I'm looking at the solution someone gave to me and I'm having a bit of trouble following one of the steps. This step in particular,
$\frac{1}{k}\frac{1}{v^2-\frac{mg}{k}}=\frac{1}{2k\sqrt{mg/k}}(\frac{1}{v-\sqrt{mg/k}}- \frac{1}{v+\sqrt{mg/k}})$. All letters are constants except for $v$. Any help is appreciated.
On
$$\frac{1}{k}\frac{1}{v^2-\frac{mg}{k}}=\frac{1}{k}\frac{1}{v+\sqrt\frac{mg}{k}}\frac{1}{v-\sqrt\frac{mg}{k}}=$$ $$\ =\frac{1}{k}(\frac{A}{v+\sqrt\frac{mg}{k}}+\frac{B}{v-\sqrt\frac{mg}{k}})$$ $$\text{now you bring every term in the brackets under a common denominator}$$ $$\text{so you get:}\begin{cases} A+B=0\\ -A+B= \sqrt\frac{k}{mg} \end{cases} \iff \begin{cases} A=-\frac{1}{2\sqrt\frac{mg}{k}}\\ B= \frac{1}{2\sqrt\frac{mg}{k}} \end{cases} $$
On
consider the right hand side we know that in general
$$\frac1a-\frac1b = \frac{b-a}{ab}$$
here $$a=v-\sqrt{mg/k} , b=v+\sqrt{mg/k}$$
therefore $$b-a = 2\sqrt{mg/k}$$
and since $$x^2-y^2=(x+y)(x-y)$$
therefore $$a*b = v^2-\frac{mg}k$$
and again $$\frac{b-a}{ab}=\frac{2\sqrt{mg/k}}{v^2-\frac{mg}k}$$ This value multiplied by $$\frac1{2k\sqrt{\frac{mg}k}}$$
provides you the left hand side.
Note that $$v^2 - \frac{mg}{k} = (v-\sqrt{mg/k})(v+\sqrt{mg/k})$$ So we can use partial fraction decomposition, which will result in the formula you posted.

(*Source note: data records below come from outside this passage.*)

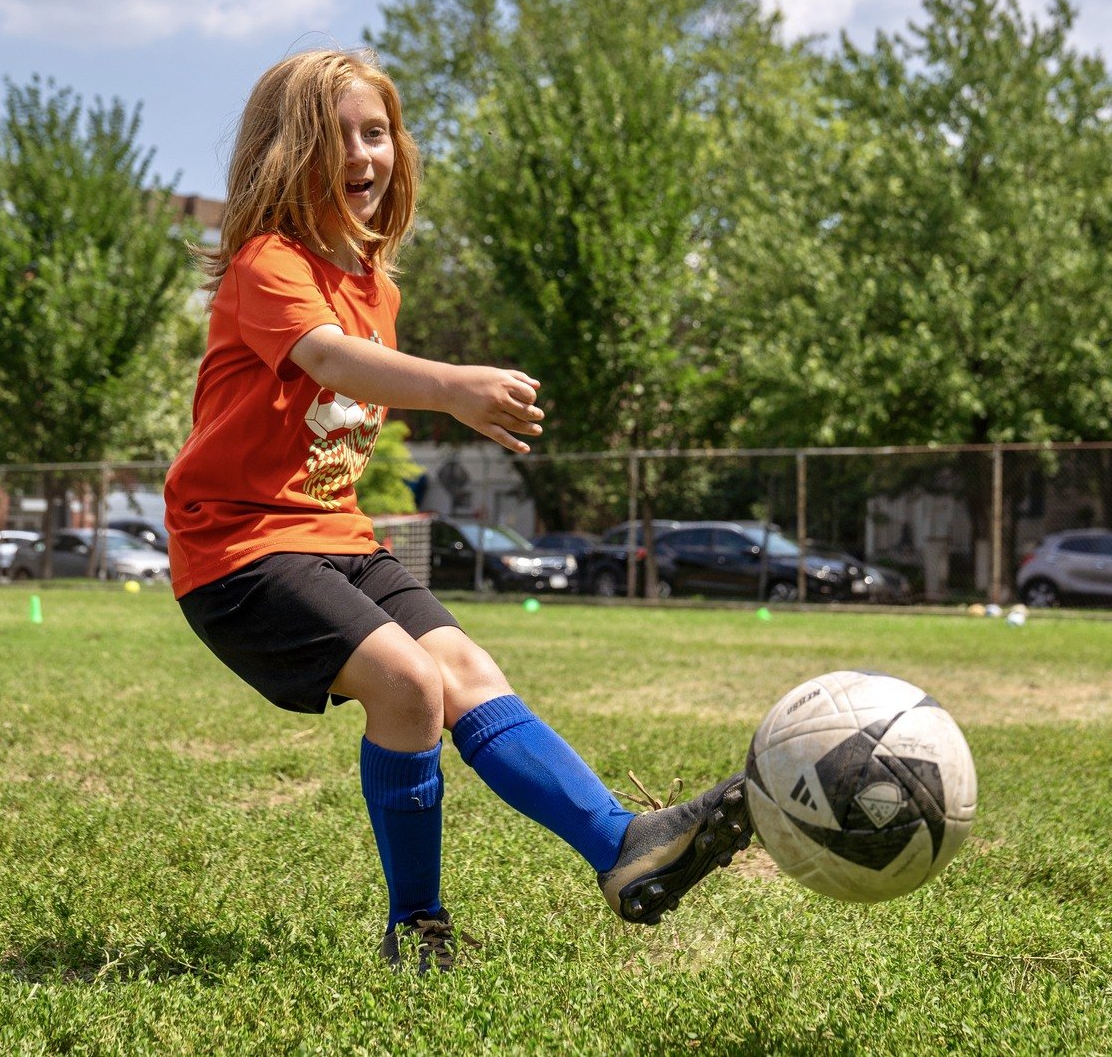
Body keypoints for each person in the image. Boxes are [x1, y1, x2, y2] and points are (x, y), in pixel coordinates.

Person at [165, 49, 751, 973]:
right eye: (339, 136)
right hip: (238, 550)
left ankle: (624, 843)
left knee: (466, 669)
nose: (366, 153)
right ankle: (420, 928)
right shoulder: (266, 265)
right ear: (288, 153)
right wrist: (455, 387)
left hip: (334, 540)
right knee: (408, 684)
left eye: (379, 131)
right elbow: (330, 360)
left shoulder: (379, 288)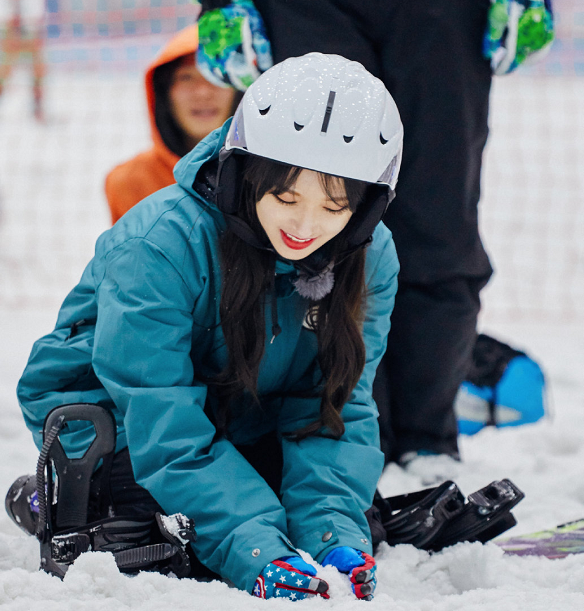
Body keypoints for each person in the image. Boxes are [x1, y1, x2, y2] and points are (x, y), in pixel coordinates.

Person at [8, 53, 403, 600]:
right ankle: (55, 495)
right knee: (162, 542)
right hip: (116, 414)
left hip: (238, 406)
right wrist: (253, 547)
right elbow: (162, 417)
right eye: (286, 197)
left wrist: (334, 532)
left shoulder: (369, 256)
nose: (306, 227)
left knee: (334, 518)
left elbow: (334, 406)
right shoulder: (159, 245)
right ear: (246, 173)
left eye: (334, 207)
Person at [197, 0, 495, 471]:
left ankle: (427, 437)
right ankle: (338, 431)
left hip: (444, 13)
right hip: (308, 9)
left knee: (440, 222)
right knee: (310, 205)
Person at [105, 24, 240, 224]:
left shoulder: (267, 174)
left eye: (215, 76)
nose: (203, 92)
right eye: (186, 77)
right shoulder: (128, 182)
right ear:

$$\frac{1}{k}\frac{1}{v^2-\frac{mg}{k}}=\frac{1}{k}\left(\frac{A}{v-\sqrt{mg/k}}+ \frac{B}{v+\sqrt{mg/k}}\right)$$
If you solve for $A, B$ as one does in partial fraction decomposition, you'll find that $$A =\frac 1{2\sqrt{(mg)/k}},\;B = -A$$
This gives us, as desired,
$$\frac{1}{k}\frac{1}{v^2-\frac{mg}{k}}=\frac{1}{2k\sqrt{\frac{mg}{k}}}\left(\frac{1}{v-\sqrt{\frac{mg}{k}}}-\frac{1}{v+\sqrt{\frac{mg}{k}}}\right)$$